“Fare centro”, luci e ombre del bando
Tavola rotonda dei 5 Stelle sulle criticità dell’iniziativa con imprenditori, tecnici ed esperti finanziari
L’AQUILA. Il Movimento 5 Stelle torna a discutere del bando “Fare centro” e delle sue criticità. Lo ha fatto ieri sera in un incontro aperto alla popolazione, una tavola rotonda per analizzare i problemi del bando pensato per ridare vita alle attività in centro storico. «Non vogliamo fare un incontro politico», ha spiegato Gianluca Ranieri, portavoce dei 5 Stelle in Abruzzo, prima di dare la parola ai tecnici. Al tavolo dei relatori, nell’incontro coordinato da Marco Signori nella doppia veste di giornalista e imprenditore sbarcato in centro dopo il sisma, il commercialista Ramon Selim, l’imprenditore Davide Stratta e l’esperto in finanziamenti dell’Ue Antonio Mancini, che ha collaborato a scrivere il bando. «Il problema delle piccole e medie imprese è la mancanza di liquidità», ha spiegato Stratta. Tra i problemi emersi in questa prima fase di finanziamento in cui la linea A ha visto erogato poco più del 10% dei fondi previsti, ci sono «l’iter burocratico gravoso e il limite minimo di 20.000 euro che per la microimpresa risulta troppo alto». Un altro problema è nella norma che obbliga le aziende a mantenere per 36 mesi successivi al saldo del finanziamento gli stessi livelli occupazionali. E ancora, le difficoltà di rientrare in centro, tra cantieri e allacci. «C’è chi voleva farlo e ha rinunciato», ha aggiunto Stratta.

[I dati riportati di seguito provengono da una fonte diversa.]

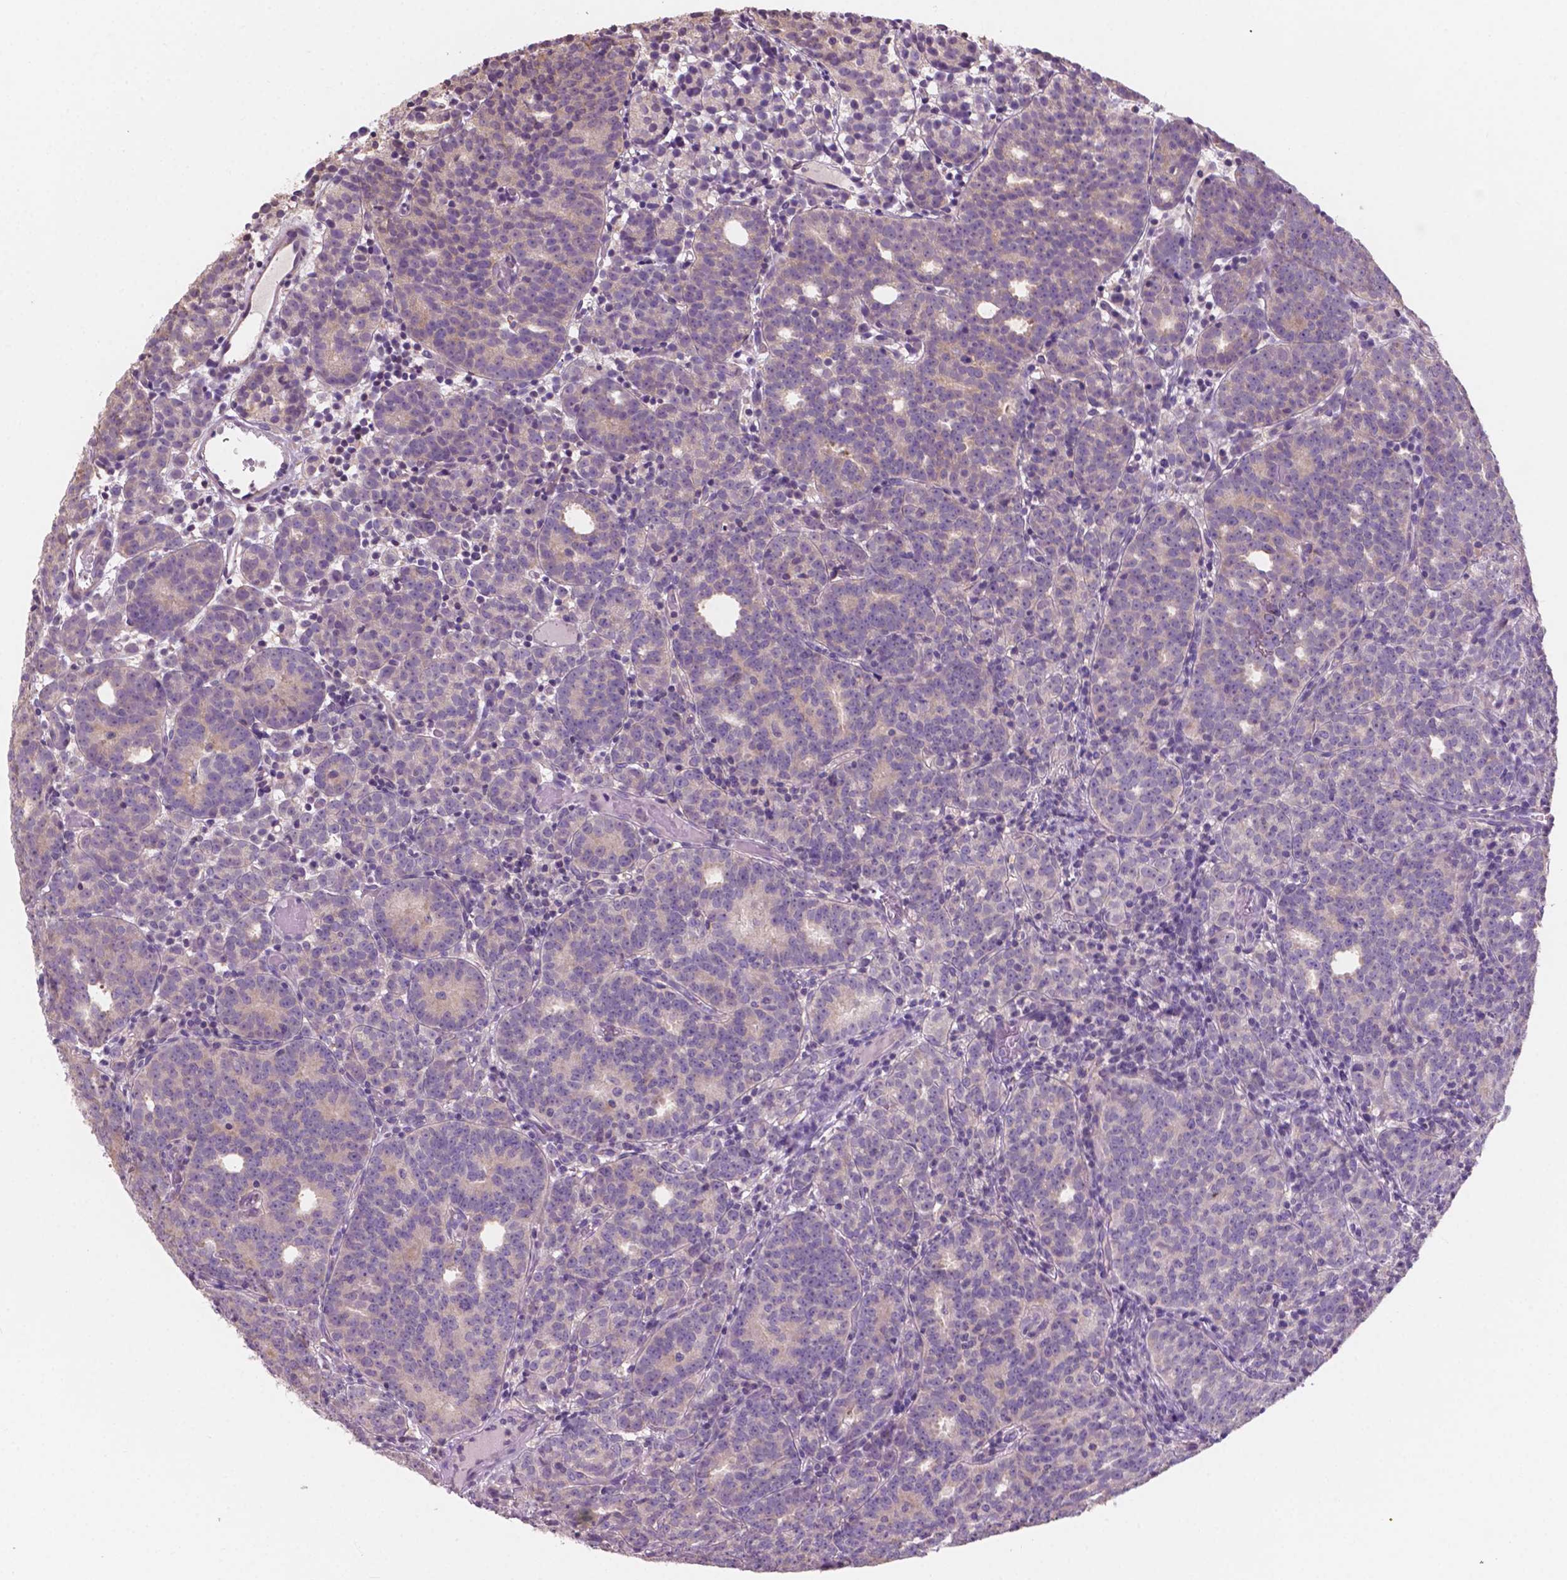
{"staining": {"intensity": "negative", "quantity": "none", "location": "none"}, "tissue": "prostate cancer", "cell_type": "Tumor cells", "image_type": "cancer", "snomed": [{"axis": "morphology", "description": "Adenocarcinoma, High grade"}, {"axis": "topography", "description": "Prostate"}], "caption": "IHC histopathology image of human prostate cancer (adenocarcinoma (high-grade)) stained for a protein (brown), which shows no expression in tumor cells. (Immunohistochemistry, brightfield microscopy, high magnification).", "gene": "SBSN", "patient": {"sex": "male", "age": 53}}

Mancini ha ricordato che il bando è nato 30 mesi fa, «oggi il commercio nei centri storici è in declino. Per gli esercizi di vicinato, proprio quelli a cui si rivolge il bando, si parla di meno 34% negli ultimi anni. È difficile immaginare quindi un bando capace di bilanciare queste dinamiche. Tra l’altro, per i tempi di messa a disposizione del denaro ci sono obblighi gravosissimi. Ad esempio, la verifica sul Durc, il documento sulla regolarità contributiva, la tomba del finanziamento per molte micro-imprese, o dei debiti con Equitalia. Però vorrei ricordare che sul piatto c’è una cifra enorme, 320 milioni in 5 anni in tutto il cratere. C’è il bando turismo, quello per alcune grandi aziende, per la scuola internazionale, con i bambini che seguono lezioni solo in inglese e per cui sono stati già spesi 692mila euro. E considerate anche che nel cratere del sisma 2016-2017 non esiste nulla di simile a questi bandi». (r.p.)